On 4/12/22 17:06, Florian Schmaus wrote:
On 12/04/2022 16.09, Pavel Begunkov wrote:
io_get_cqe() is expensive because of a bunch of loads, masking, etc.
However, most of the time we should have enough of entries in the CQ,
so we can cache two pointers representing a range of contiguous CQE
memory we can use. When the range is exhausted we'll go through a slower
path to set up a new range. When there are no CQEs avaliable, pointers
will naturally point to the same address.
Signed-off-by: Pavel Begunkov <asml.silence@xxxxxxxxx>
---
fs/io_uring.c | 46 +++++++++++++++++++++++++++++++++++-----------
1 file changed, 35 insertions(+), 11 deletions(-)

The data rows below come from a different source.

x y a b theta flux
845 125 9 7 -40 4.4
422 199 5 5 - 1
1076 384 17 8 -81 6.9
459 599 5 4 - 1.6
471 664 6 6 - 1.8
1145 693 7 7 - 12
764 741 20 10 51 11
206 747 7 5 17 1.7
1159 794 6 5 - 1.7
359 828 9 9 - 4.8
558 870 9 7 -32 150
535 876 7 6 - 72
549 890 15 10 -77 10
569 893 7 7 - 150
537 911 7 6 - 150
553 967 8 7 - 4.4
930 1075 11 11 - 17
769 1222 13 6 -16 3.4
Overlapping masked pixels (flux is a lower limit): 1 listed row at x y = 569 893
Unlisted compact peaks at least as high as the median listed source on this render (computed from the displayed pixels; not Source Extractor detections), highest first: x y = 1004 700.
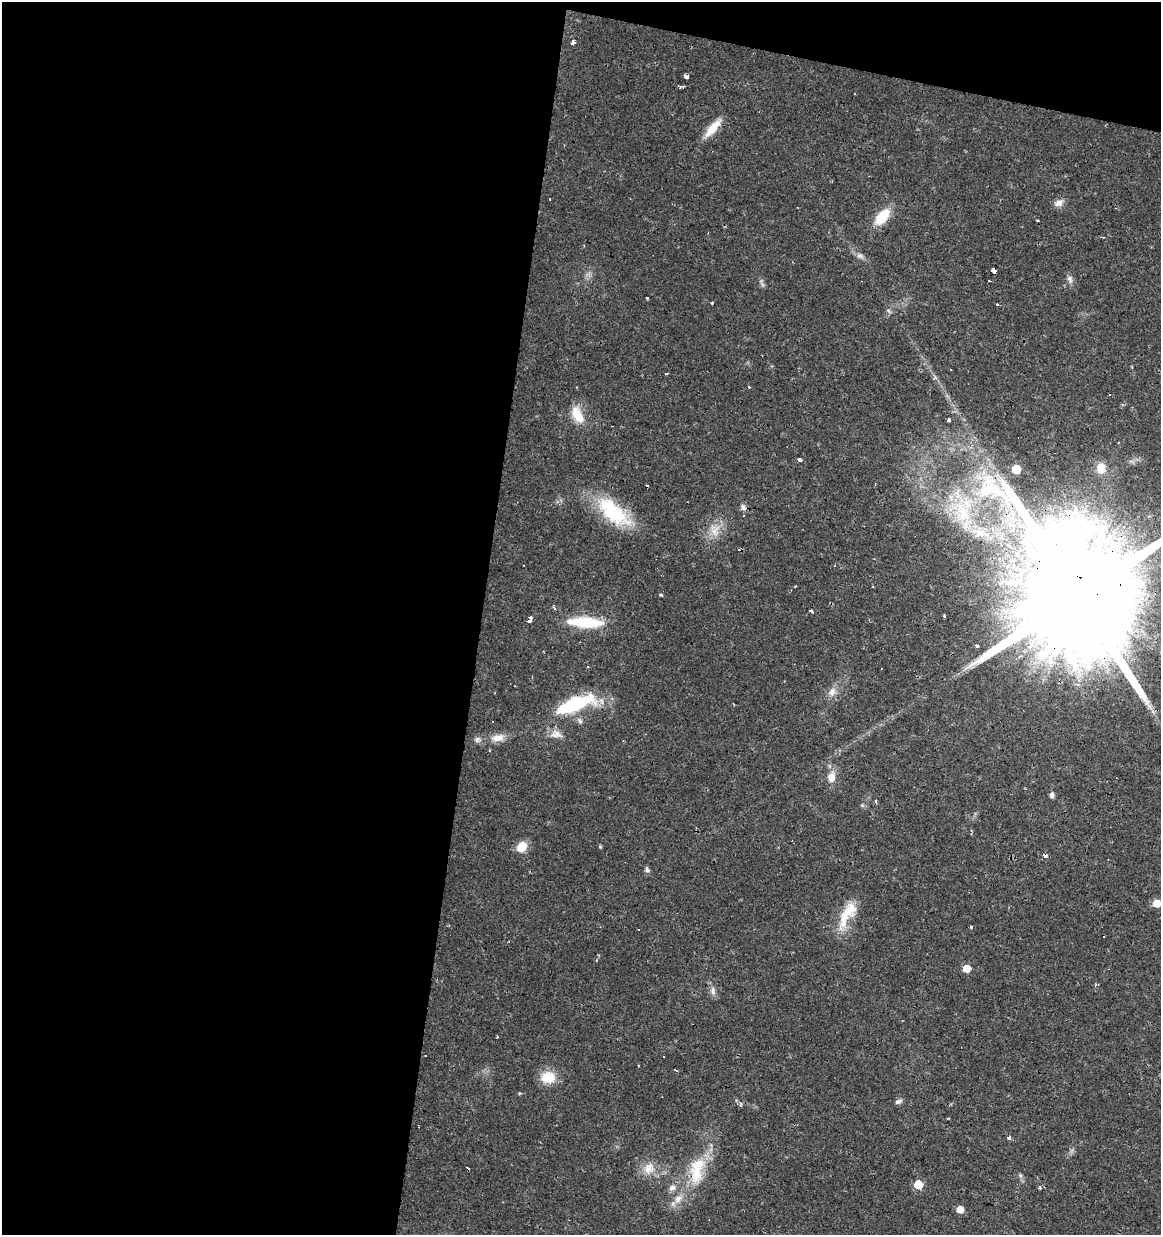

diff --git a/fs/io_uring.c b/fs/io_uring.c
index b349a3c52354..f2269ffe09eb 100644
--- a/fs/io_uring.c
+++ b/fs/io_uring.c
@@ -416,6 +416,13 @@ struct io_ring_ctx {
unsigned long check_cq_overflow;
struct {
+ /*
+ * We cache a range of free CQEs we can use, once exhausted it
+ * should go through a slower range setup, see __io_get_cqe()
+ */
+ struct io_uring_cqe *cqe_cached;
+ struct io_uring_cqe *cqe_santinel;
I think this should s/santinel/sentinel.
Indeed, thanks
--
Pavel Begunkov